» **EXCERPT**:
■ ■ ■ ■
Skip to content

Blob store

Payloads over 1 MB are automatically stored on disk by SHA-256 hash, keeping tokens lightweight. Use maybe_store() and maybe_resolve() for transparent handling.

When blob storage is used

Symbolic expressions in computational mathematics can exceed 1 MB in serialized form. The blob store handles large payloads by storing them on disk, referenced by SHA-256 hash.

On-disk layout and blob references

Payloads exceeding 1 MB are stored in a two-level directory structure:

.elegua/blobs/
  ab/
    cdef0123...  (SHA-256 hex, first 2 chars as directory)

The token stores a reference instead of the full payload:

{"blob": "abcdef0123456789..."}

Create a BlobStore

from pathlib import Path
from elegua.blobstore import BlobStore

store = BlobStore(root=Path(".elegua/blobs"))

Store and retrieve

ref = store.put({"large_expression": "..." * 1_000_000})
# ref = {"blob": "a1b2c3d4..."}

data = store.get(ref["blob"])
# data == original payload

Transparent handling

Use maybe_store() and maybe_resolve() for payloads that may or may not exceed the threshold:

# Stores only if > 1 MB, otherwise returns the payload unchanged
result = store.maybe_store(payload)

# Resolves blob refs back to full payloads, passes plain dicts through
data = store.maybe_resolve(result)

Check the threshold

store.should_store(small_payload)  # False
store.should_store(large_payload)  # True

Blob-store guarantees

  • Deterministic — the same payload always produces the same hash
  • Content-addressed — duplicate payloads share the same file
  • Two-level directory — prevents filesystem performance issues with thousands of files
  • Idempotent — storing the same payload twice is safe
■ ■ ■ ■
In the blob store page, what does the two-level directory layout prevent?

» **RECORDED DATA**:
■ ■ ■ ■
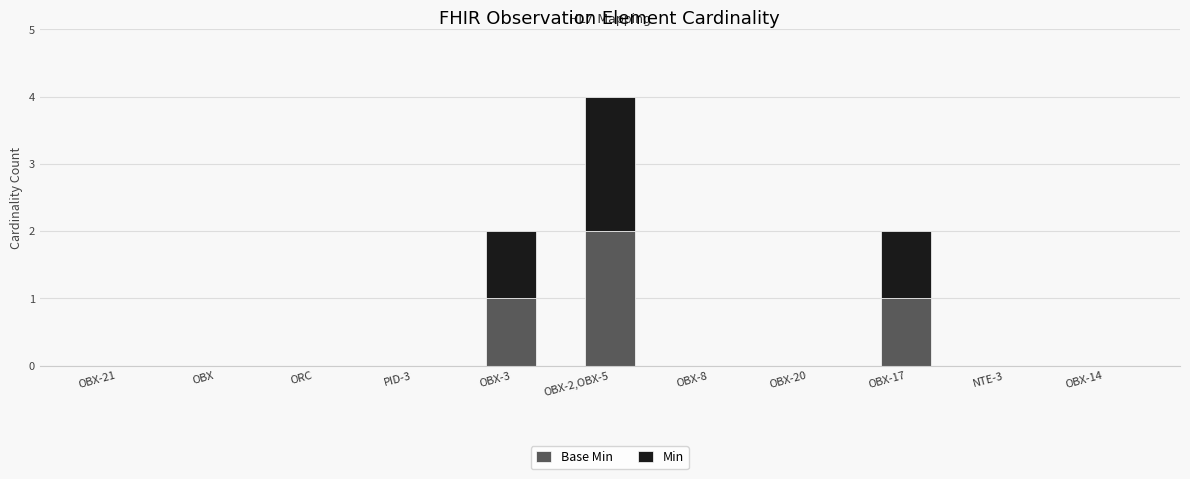

What are all the series names shown in the legend?

Base Min, Min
■ ■ ■ ■
» **ANSWER TO THE EXERCISE**: It prevents filesystem performance issues with thousands of files.